| Sorry for the accidental post.
### Rule definition need to revise!! ###
Complete URL or lower level definition should be given more
priority than ignore rule of upper incomplete wildcard
definition or less complete URL. Never erase when lower,
deep, more complete level. Yes, seems to me, HTtrack scans
the lower. more complete URL, but the result is NOTHING.
DOES HTT erase them?
You would advise me, use "Just scan link" option for
experts would help solve, but it is a trick or tips and
then output LOG needs to be more user-frendly like mass
downloader like FlashGet or GetRight.
Recent most sites always have a direct link to not fully
defined "top level" dir. This dynamic construction makes a
rule definition silly and ugly. When I just want like a
page - a complete copy of
<http://www.site.com/asp?dynamic=3267+en+keyword;want>. I just tons of ignore
list
-http://www.site.com/index.asp?=a*
-http://www.site.com/index.asp?=b*
....+http://www.site.com/asp?d=* .... until ...?=z* HT
stop at the top site of a very big site and test all asps
or phps for minites.
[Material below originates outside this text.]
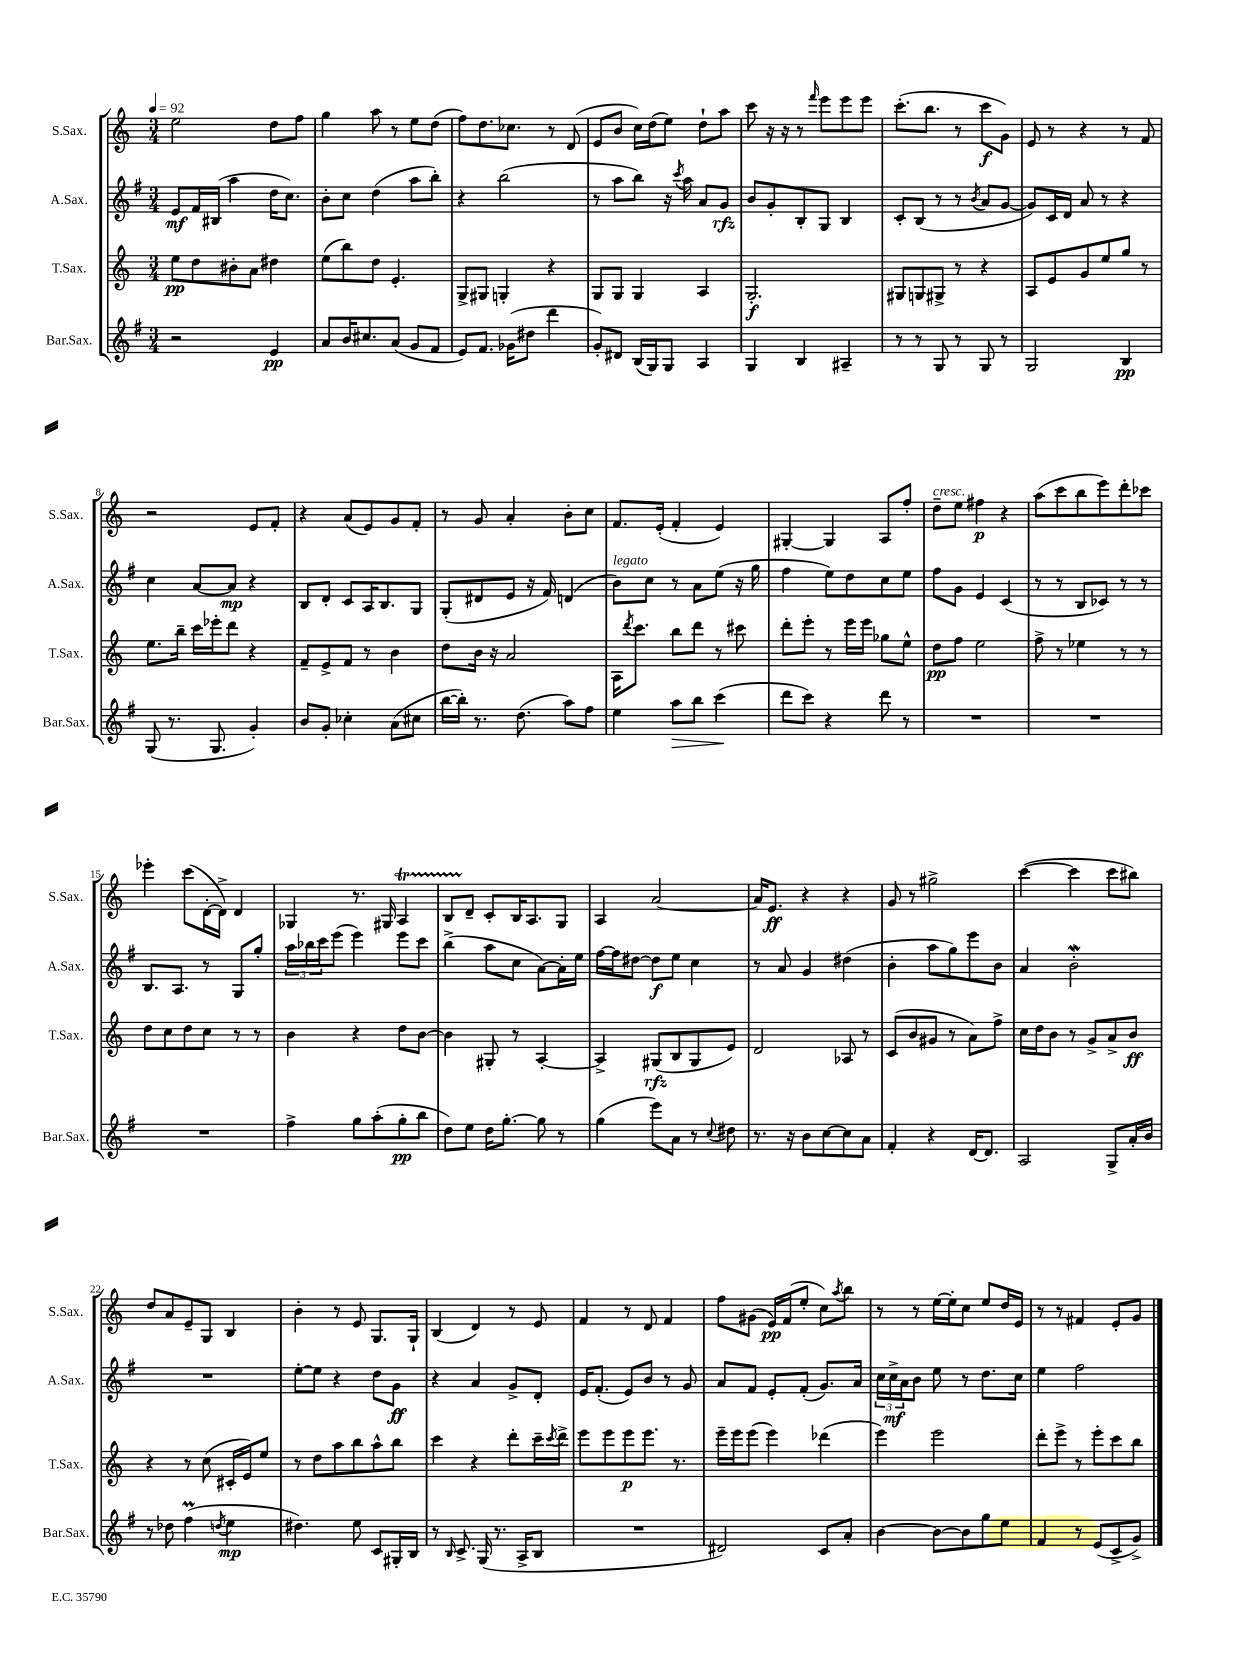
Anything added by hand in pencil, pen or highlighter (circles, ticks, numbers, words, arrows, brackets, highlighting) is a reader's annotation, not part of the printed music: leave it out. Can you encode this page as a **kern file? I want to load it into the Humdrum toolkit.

Great job but dynamic page cache
option with TTL (ofcurse, URL-based switch for avoiding bad
results - result might change by reffer... At least seems
dynamic page cache is not working or nothing
Well,,,, Does I miss something important rule features? -
If so, sorry for that... please be good.
BTW, Just for one page, I use web integrated mass
downler's "download all on this page" to see what to get.
It very handy. But resulting rule is a very ugly. Yes, just
one page is technically difficult.
Well, for a workaround, I put must-have item URL on start
page, but auto-created index become ugly... Please rewrite
the code to give priority to more deeper URLs then uppers.
HTtrack is one of the most useful tool - WORKING ANYWAY ,
great job!! - a must-have tool! but let me "DO MORE THAN
LESS" grin.
| |